Plastic Soup Foundation - on a mission to stop the plastic soup tsunami as soon as possible with a focus on the link between plastics and human health through dedicated campaigns in microplastics and plastic pollution.
Everyday Plastic - helping individuals and organisations through active participation to understand the realities of everyday plastic use and how to make a difference. Partnered with Greenpeace to create 'The Big Plastic Count', the UK’s biggest nationwide investigation into household plastic waste.
City To Sea - an environmental organisation on a mission to stop plastic pollution, working with communities, businesses, and everyday activists around the world to provide practical solutions to the plastic problem
Greenpeace - Sign their petition to tell our government to fix our plastic crisis in a way that doesn’t harm people - or the planet.
WWF - see the result of more than 2.2 million people around the world signing the WWF plastics petition...and what'e next.

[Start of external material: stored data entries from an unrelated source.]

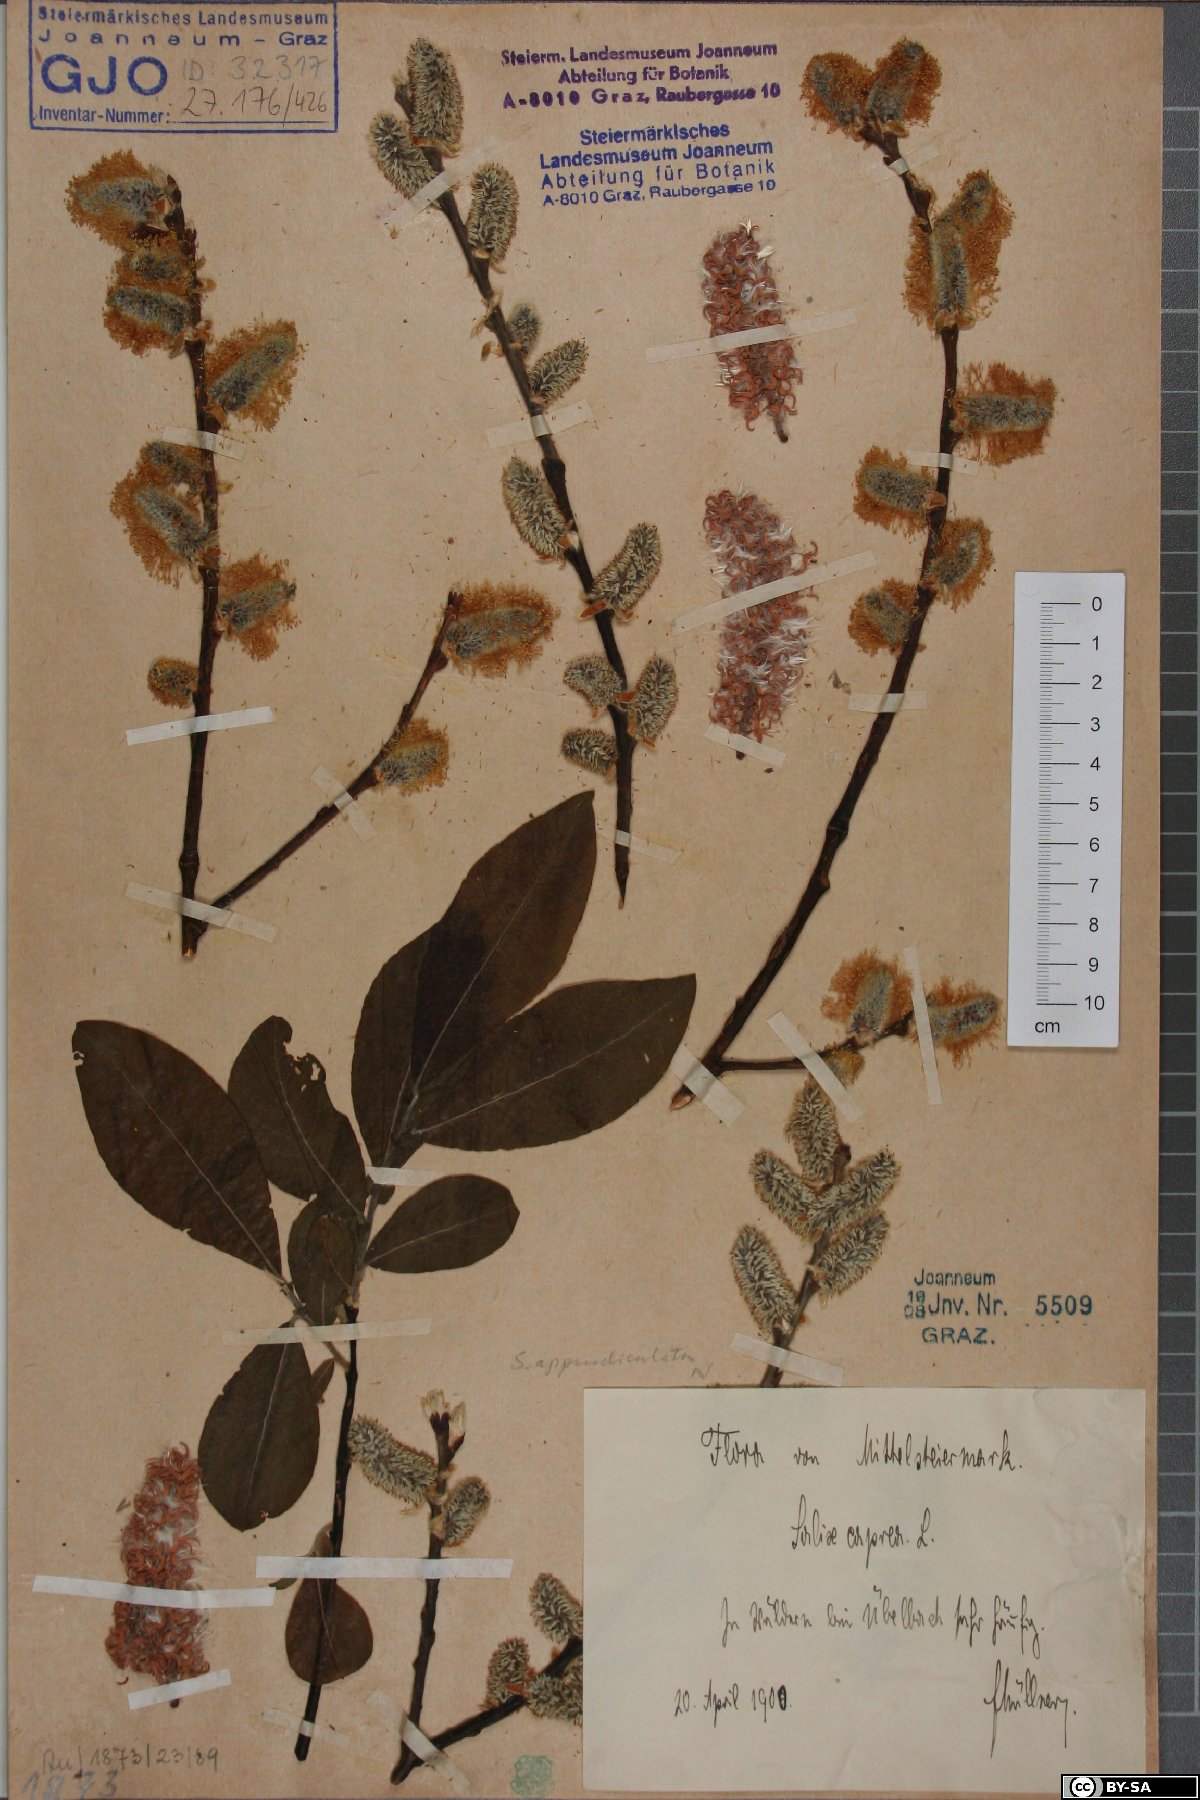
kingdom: Plantae
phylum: Tracheophyta
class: Magnoliopsida
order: Malpighiales
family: Salicaceae
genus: Salix
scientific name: Salix caprea
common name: Goat willow
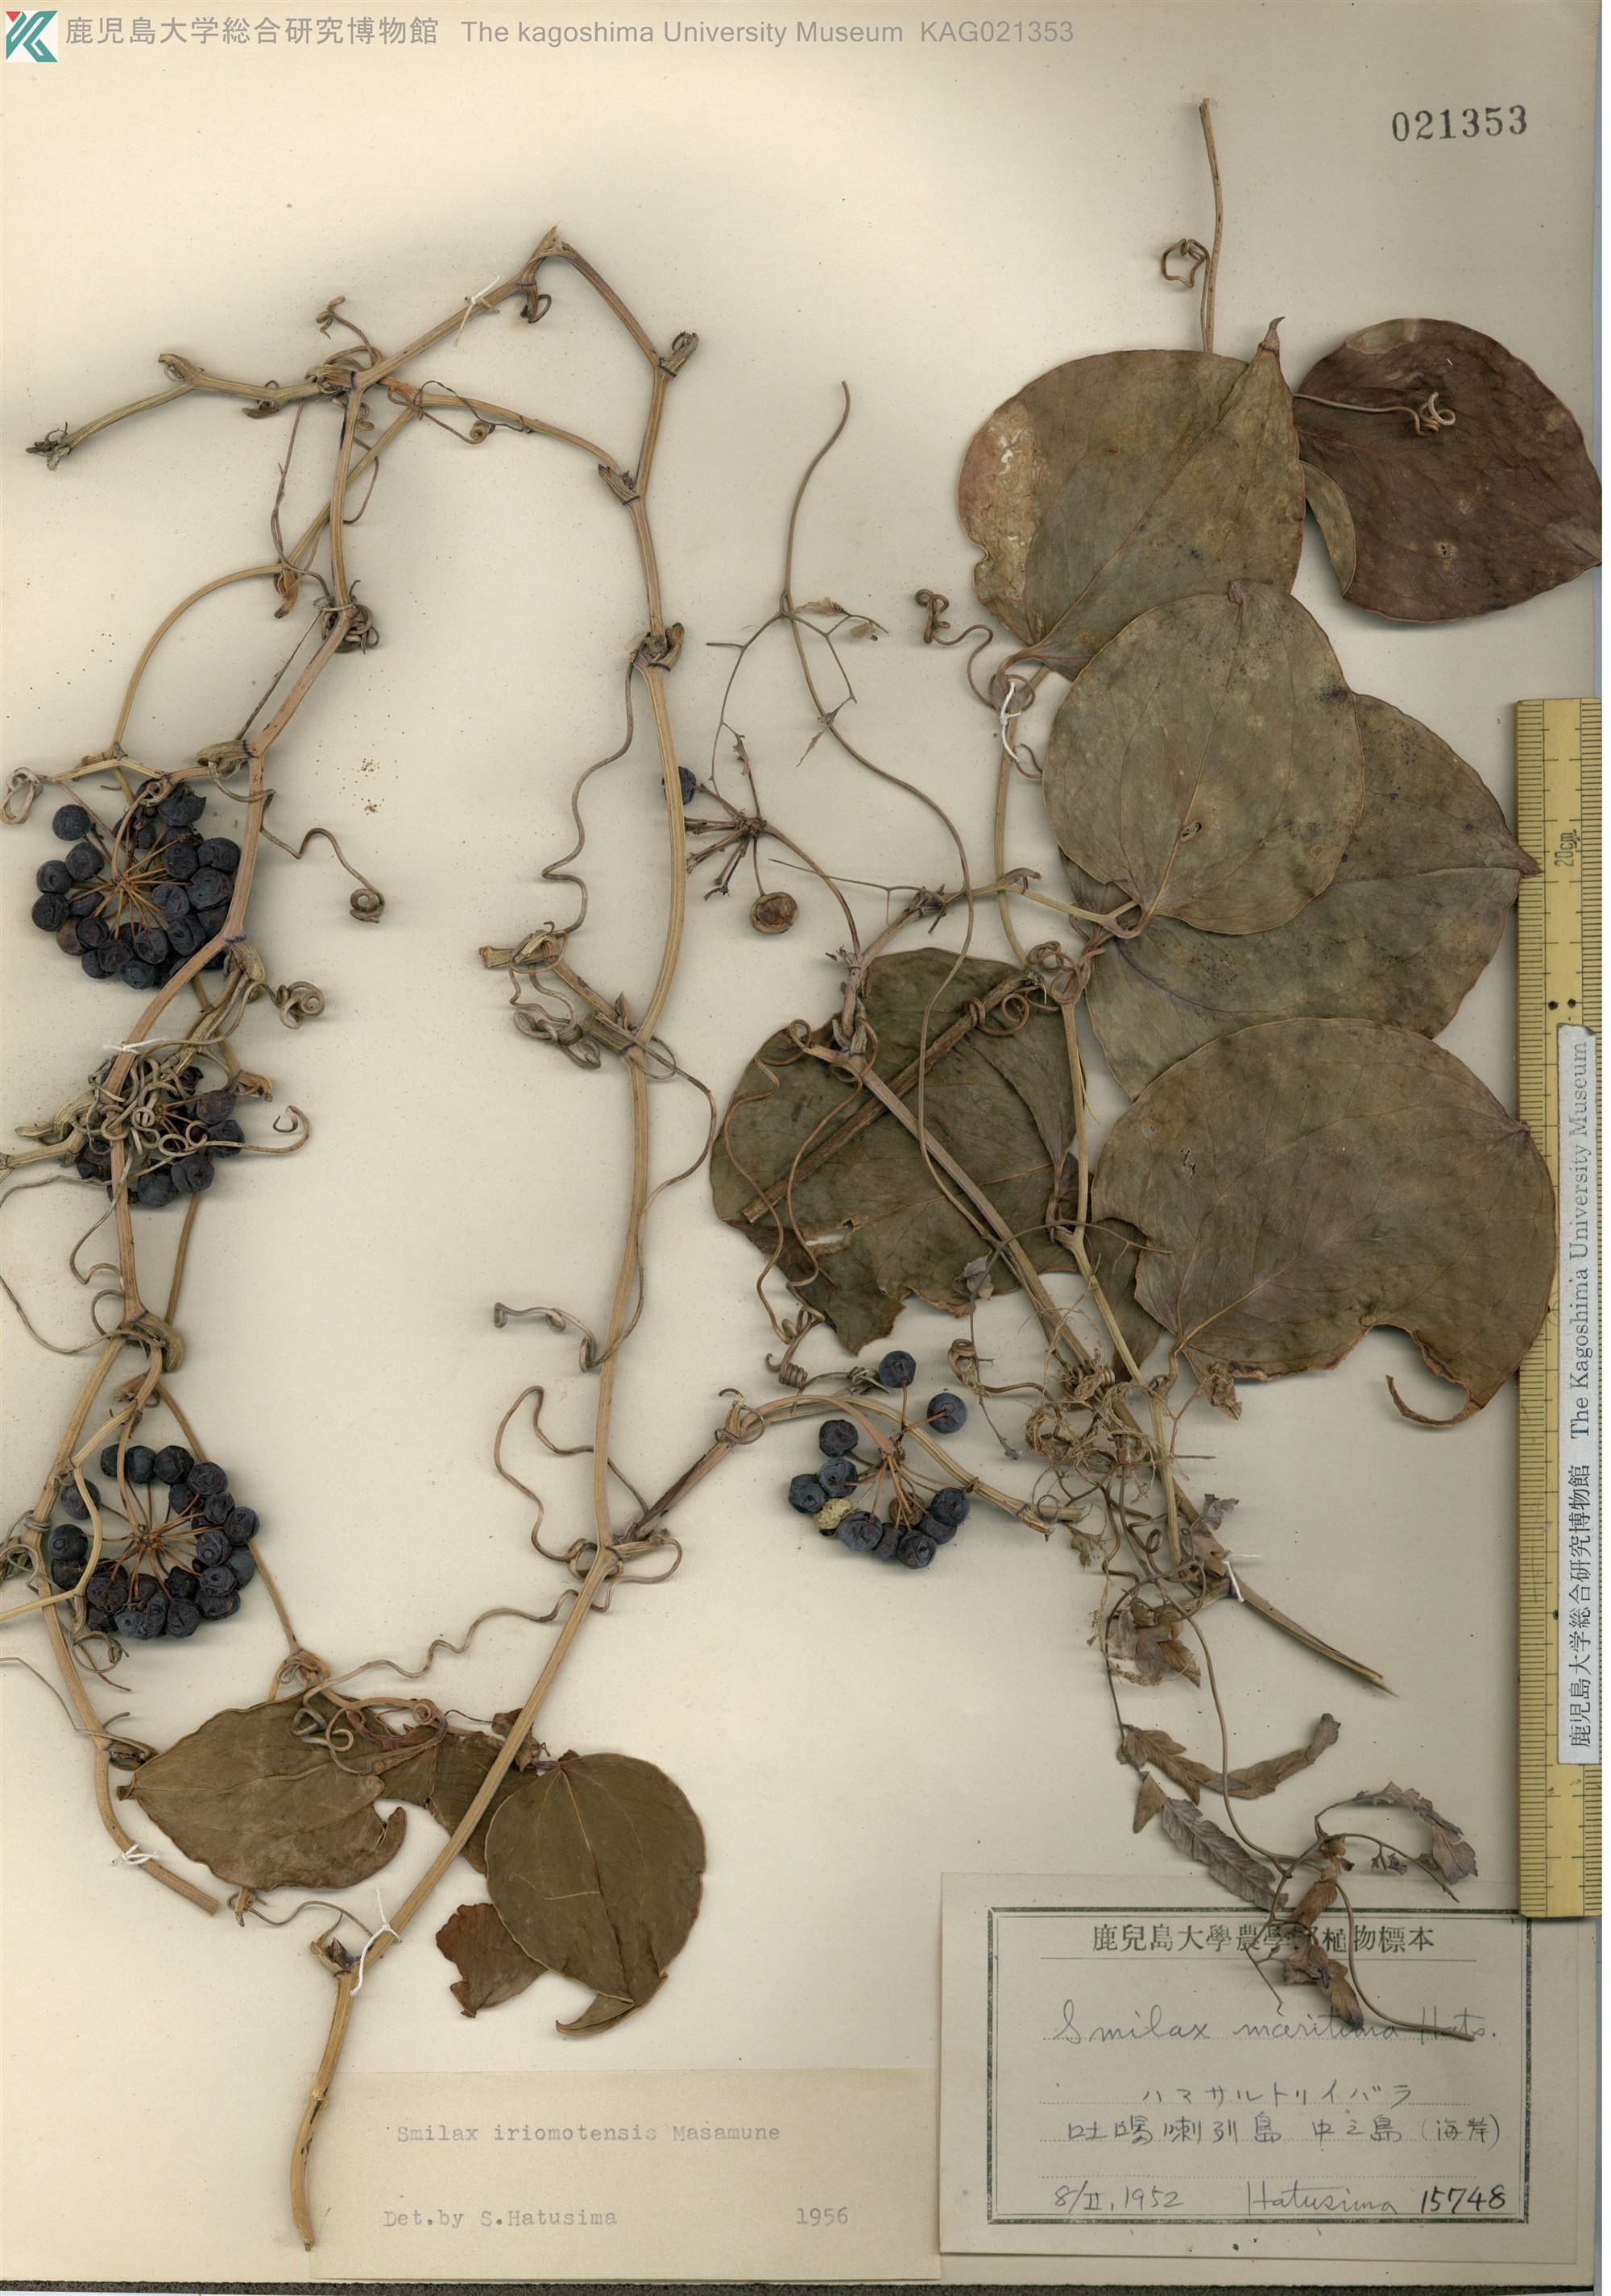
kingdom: Plantae
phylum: Tracheophyta
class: Liliopsida
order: Liliales
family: Smilacaceae
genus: Smilax
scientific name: Smilax sebeana
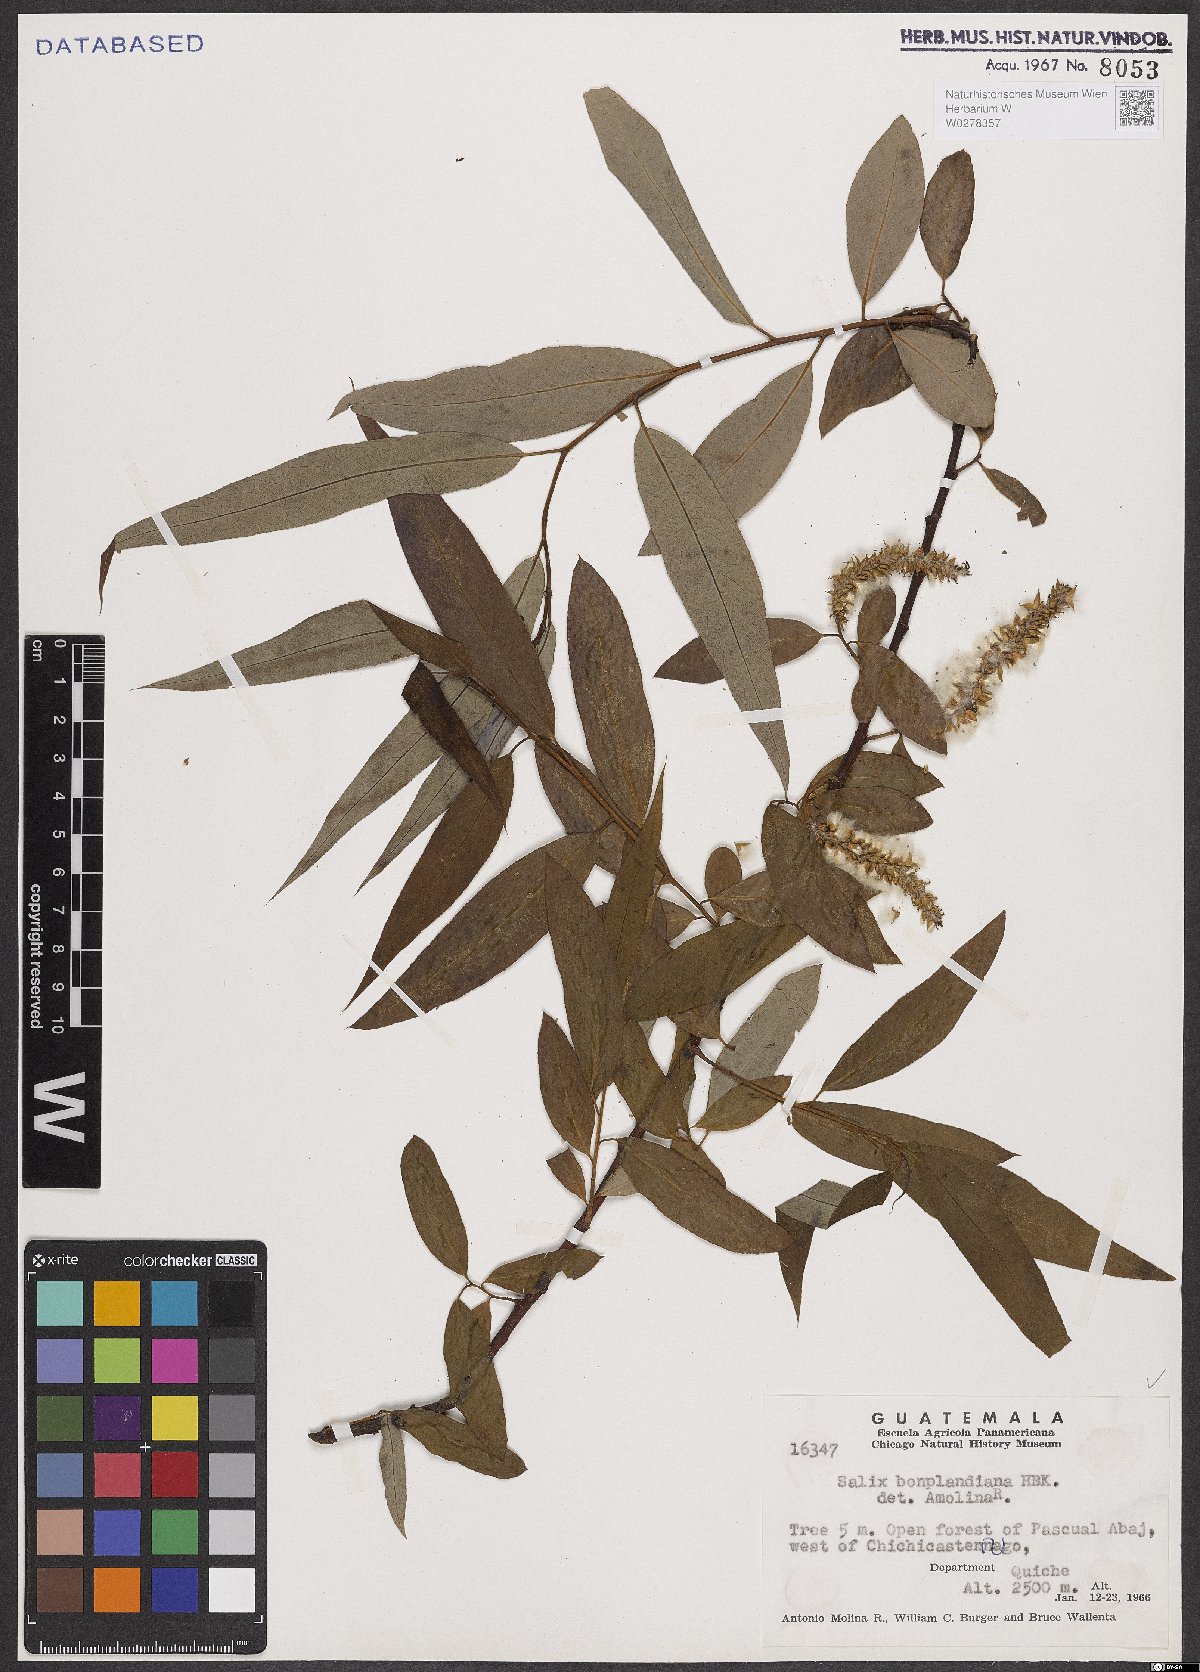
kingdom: Plantae
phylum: Tracheophyta
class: Magnoliopsida
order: Malpighiales
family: Salicaceae
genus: Salix
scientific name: Salix bonplandiana
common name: Bonpland’s willow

UK Plastics Pact - brings together businesses from across the entire plastics value chain with UK governments and NGOs to tackle the scourge of plastic waste.
How to make the most of Plastic Free July
our top 5 tips for making a plastic free change into a permanent habit
- pick whatever will work for you and your family / household
- get your family / household involved
- focus on one change at a time
- don't worry about falling off wagon, it happens - get back on...
- it takes about 12 weeks to form a habit, so keep going!
Remember when we didn't use reusable water bottles, coffee cups, shopping bags? It takes a bit more thought and effort in organisation and preparation but saves an awful lot of plastic waste in the long run.